Some of the most notable malware campaigns that BlackBerry discovered in its research included:

  • A newly identified threat actor called BBCY-TA2 is using a newly identified Android malware family called PWNDROID3 in combination with a newly identified Windows malware family dubbed PWNWIN1. This cross-platform campaign dubbed OPERATION DUALCRYPTOEX distributes malware through phone mobile apps that mimic a popular bitcoin cashing program.
  • A newly identified threat actor dubbed BBCY-TA3 has engaged in economic espionage against a range of Western and South Asian commercial enterprises in the telecommunications sector as well as almost every chemical manufacturing company in the world outside of China. BBCY-TA3 has also been sharing its attack infrastructure with BBCY-TA2.
  • A newly discovered cross-platform espionage campaign dubbed OPERATION OCEANMOBILE conducted by an APT group called OCEANLOTUS is deploying a newly identified Android malware family called PWNDROID1 through three different fake mobile apps.
  • A newly identified cross-platform espionage campaign dubbed OPERATION DUALPAK conducted by an APT group called BITTER has been targeting the Pakistani military. This campaign deploys a mobile malware family named PWNDROID2 via fake apps as well as through SMS and WhatsApp.
  • A second newly identified cross-platform espionage campaign taking advantage of interest in the recent Kashmir crisis has been targeting the Pakistani government and military. Known as OPERATION DUALPAK2 and conducted by a group named CONFUCIUS, this campaign is distributing a newly identified Windows malware family called PWNWIN2 via a JavaScript version of a chat app.

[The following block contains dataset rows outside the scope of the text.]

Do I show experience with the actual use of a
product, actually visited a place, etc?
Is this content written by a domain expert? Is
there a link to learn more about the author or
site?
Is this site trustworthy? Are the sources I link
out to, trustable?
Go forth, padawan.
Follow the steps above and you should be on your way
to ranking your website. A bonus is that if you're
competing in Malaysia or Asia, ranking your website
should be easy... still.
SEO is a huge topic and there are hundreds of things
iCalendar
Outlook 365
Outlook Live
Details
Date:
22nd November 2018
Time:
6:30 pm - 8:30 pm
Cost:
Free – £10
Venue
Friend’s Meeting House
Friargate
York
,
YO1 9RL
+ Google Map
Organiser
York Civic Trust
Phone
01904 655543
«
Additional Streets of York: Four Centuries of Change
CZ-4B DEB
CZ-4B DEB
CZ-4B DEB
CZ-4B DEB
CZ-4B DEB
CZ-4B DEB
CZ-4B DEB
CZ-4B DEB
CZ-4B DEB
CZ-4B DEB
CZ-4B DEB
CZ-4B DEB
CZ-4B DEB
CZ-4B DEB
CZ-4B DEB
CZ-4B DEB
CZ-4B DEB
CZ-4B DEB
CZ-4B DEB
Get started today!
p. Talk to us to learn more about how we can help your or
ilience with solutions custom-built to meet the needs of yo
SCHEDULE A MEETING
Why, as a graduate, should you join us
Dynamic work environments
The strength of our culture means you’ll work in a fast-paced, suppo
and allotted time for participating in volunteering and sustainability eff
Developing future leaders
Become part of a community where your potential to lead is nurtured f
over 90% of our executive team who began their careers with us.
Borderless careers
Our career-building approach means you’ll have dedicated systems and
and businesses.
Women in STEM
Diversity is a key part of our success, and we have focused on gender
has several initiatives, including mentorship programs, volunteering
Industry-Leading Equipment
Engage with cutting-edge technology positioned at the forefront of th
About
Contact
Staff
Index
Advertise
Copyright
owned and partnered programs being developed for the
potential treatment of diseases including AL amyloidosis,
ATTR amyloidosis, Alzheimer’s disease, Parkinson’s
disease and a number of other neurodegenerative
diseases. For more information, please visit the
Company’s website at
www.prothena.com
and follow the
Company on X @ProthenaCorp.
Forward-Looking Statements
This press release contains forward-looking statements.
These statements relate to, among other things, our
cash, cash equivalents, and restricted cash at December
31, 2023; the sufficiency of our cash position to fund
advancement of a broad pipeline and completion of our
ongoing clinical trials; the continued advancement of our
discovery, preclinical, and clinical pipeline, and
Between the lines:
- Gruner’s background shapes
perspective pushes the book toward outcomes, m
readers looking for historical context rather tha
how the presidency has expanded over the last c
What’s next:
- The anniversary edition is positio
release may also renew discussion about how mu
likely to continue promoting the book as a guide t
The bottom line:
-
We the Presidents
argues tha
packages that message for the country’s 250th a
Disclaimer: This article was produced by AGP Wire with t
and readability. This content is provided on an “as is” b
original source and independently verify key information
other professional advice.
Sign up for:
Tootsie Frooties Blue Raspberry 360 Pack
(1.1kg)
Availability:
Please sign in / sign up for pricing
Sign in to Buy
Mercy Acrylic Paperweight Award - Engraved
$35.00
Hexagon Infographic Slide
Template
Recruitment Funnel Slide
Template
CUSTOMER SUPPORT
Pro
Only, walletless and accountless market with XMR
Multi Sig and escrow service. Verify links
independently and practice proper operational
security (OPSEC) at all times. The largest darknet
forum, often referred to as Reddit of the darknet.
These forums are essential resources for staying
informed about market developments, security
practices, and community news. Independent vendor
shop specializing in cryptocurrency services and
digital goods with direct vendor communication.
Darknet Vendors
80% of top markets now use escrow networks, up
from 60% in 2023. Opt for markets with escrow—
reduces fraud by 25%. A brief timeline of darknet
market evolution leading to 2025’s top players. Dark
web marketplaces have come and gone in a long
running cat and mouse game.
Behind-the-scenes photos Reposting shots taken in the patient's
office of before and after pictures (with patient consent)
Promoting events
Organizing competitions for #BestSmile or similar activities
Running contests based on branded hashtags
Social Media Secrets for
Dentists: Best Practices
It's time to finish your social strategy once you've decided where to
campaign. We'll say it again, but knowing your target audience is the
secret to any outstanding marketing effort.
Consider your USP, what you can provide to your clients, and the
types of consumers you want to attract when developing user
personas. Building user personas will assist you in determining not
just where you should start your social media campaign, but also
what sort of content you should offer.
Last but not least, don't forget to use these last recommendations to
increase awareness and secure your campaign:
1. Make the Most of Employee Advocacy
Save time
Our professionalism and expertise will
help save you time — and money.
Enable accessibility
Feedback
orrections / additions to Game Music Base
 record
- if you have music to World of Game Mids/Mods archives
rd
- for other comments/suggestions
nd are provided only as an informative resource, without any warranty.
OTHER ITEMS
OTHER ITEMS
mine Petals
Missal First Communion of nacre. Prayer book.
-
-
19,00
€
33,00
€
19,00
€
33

"Both organizations and consumers should be very concerned about what this means for not only their information, but also the safety and security of the countries in which they reside," Brian Robison, chief evangelist at BlackBerry Cylance, said in a press release. "It's clear that the market for exploits targeting mobile devices has skyrocketed, and the sheer scale of what we found--mobile malware that is interwoven with desktop malware campaigns--shows definitively that several nation states are getting in on the mobile campaign action. It is essential that organizations utilize the utmost advanced technology to protect and secure the mobile landscape." 

Organizations trying to protect themselves against cyber espionage campaigns should enhance their security strategy to encompass mobile defense, advises BlackBerry, both for company-issued smartphones and for phones allowed through a "bring your own device" plan.